I have emailed everyone I know. No one has my plant. I am still hoping to hear back some good news but it is looking dubious. 

I will soon go completely crazy.


----------



## Marco (Nov 5, 2006)

The multi florals are great i love em but they luuuuvv to take up space. I've been on a parishii and neo kick lately particulary the ones with green, yellow and 3 segmented flowers. The parishii mainly cause its a small multi-floral in comparison to most. That thirst has been somewhat quenched though cause I got one at a good price at OL. The neo's on the other hand....well...if my buyin spree picks up its gonna keep rolling then Ill be broke for a while.


----------



## silence882 (Nov 5, 2006)

I was certain this thread would have something to do with the Never-Ending Journey...


----------



## Marco (Nov 5, 2006)

micranthum and anceps sitting on flying dragons....


----------



## Heather (Nov 5, 2006)

silence882 said:


> I was certain this thread would have something to do with the Never-Ending Journey...

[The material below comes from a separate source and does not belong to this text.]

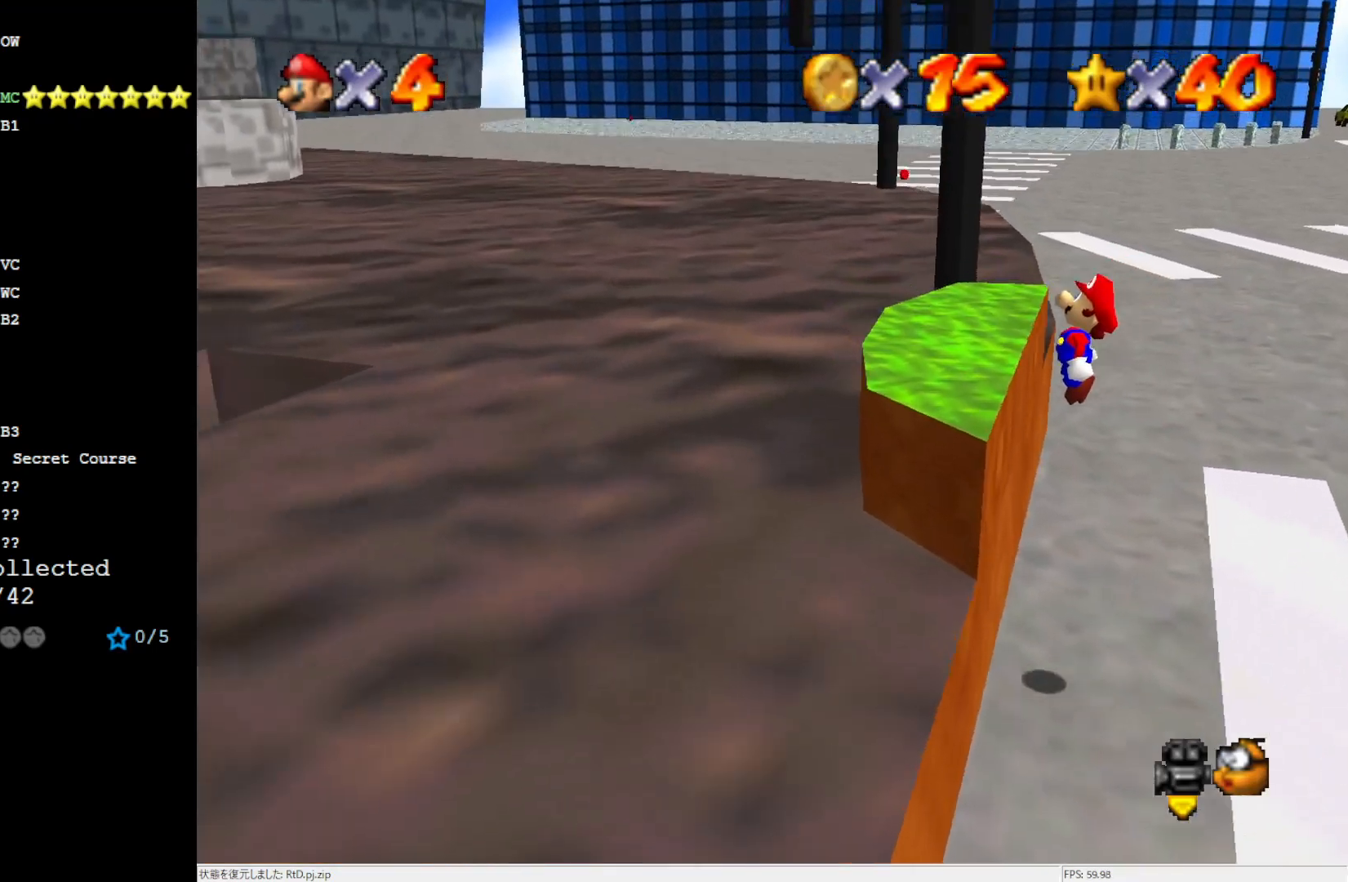
{"buttons": [], "left_stick": "center", "events": [[317, "A", "down"], [433, "A", "up"]]}
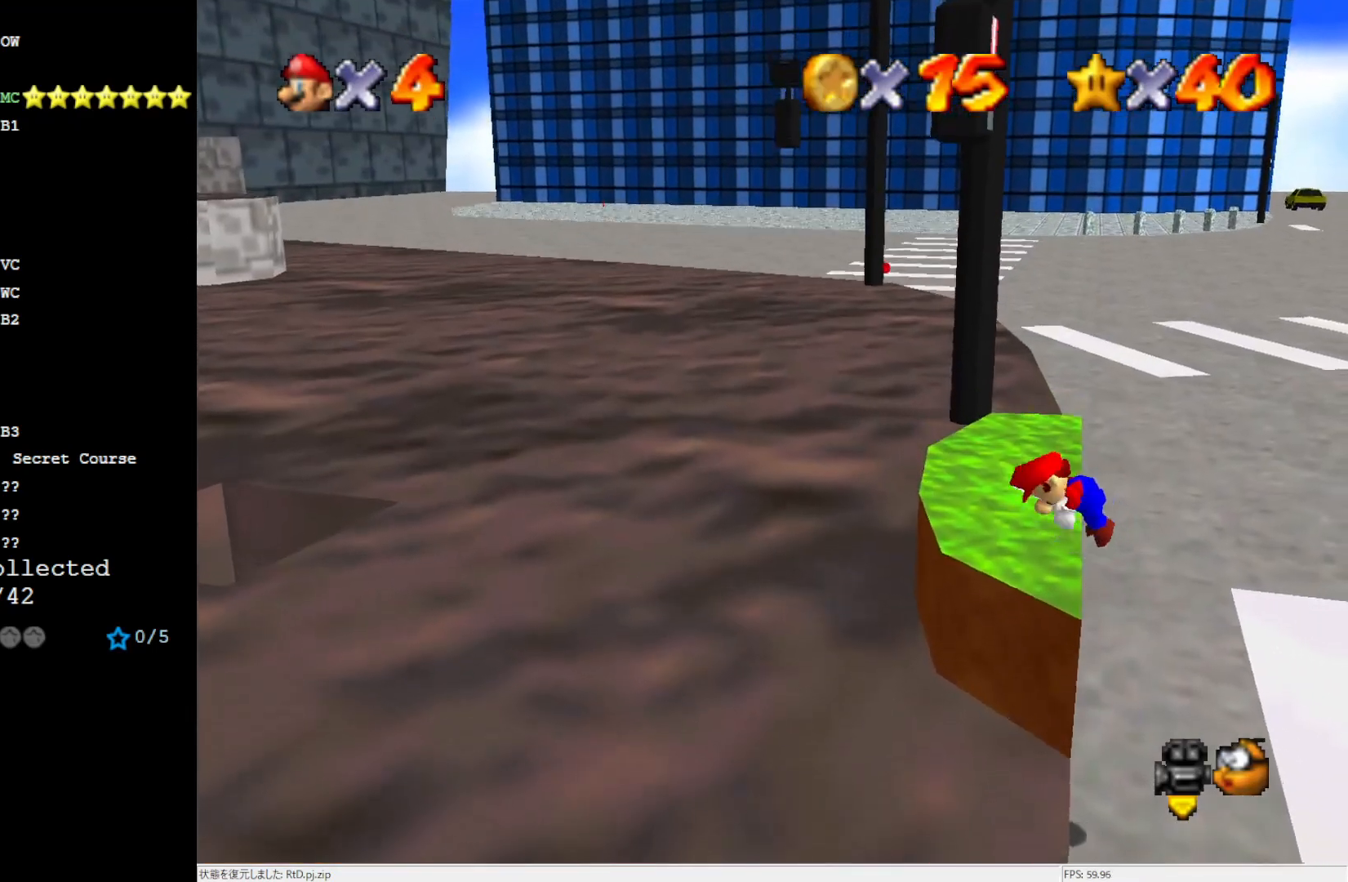
{"buttons": [], "left_stick": "center", "events": []}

Thank goodness, I think we're on the other side of that one.


----------



## lienluu (Nov 5, 2006)

mmmmm NES


----------



## Marco (Nov 5, 2006)

lol @ lien


----------



## Heather (Nov 5, 2006)

Stephen, you had to go and bring it up...


----------



## bwester (Nov 5, 2006)

I am currently obsessed with catasetenae and bulbos. Also, I've been obsessing over automating things in my greenhouse. pretty boring....


----------



## Jon in SW Ohio (Nov 5, 2006)

Must...have...more...ZOANTHIDS!
mmmmmmm, Japanese corals too....
(shhhh, don't tell the plants!)

Jon
________
Ferrari f355 specifications


----------



## Rick (Nov 5, 2006)

bwester said:


> I am currently obsessed with catasetenae and bulbos. Also, I've been obsessing over automating things in my greenhouse. pretty boring....




MMMMMMMMMMMM Bulbo contortisepalummmmmmm


----------



## TADD (Nov 5, 2006)

lienluu said:


> mmmmm NES



A T R E Y U . . . . . A T R E Y U . . . . 

Still is and will hopefully always be fairrieanum....


----------



## paphioland (Nov 6, 2006)

Anitums, even though you can't have them you can still obsess right? And roths of course! Oh and Rachel Bilson. 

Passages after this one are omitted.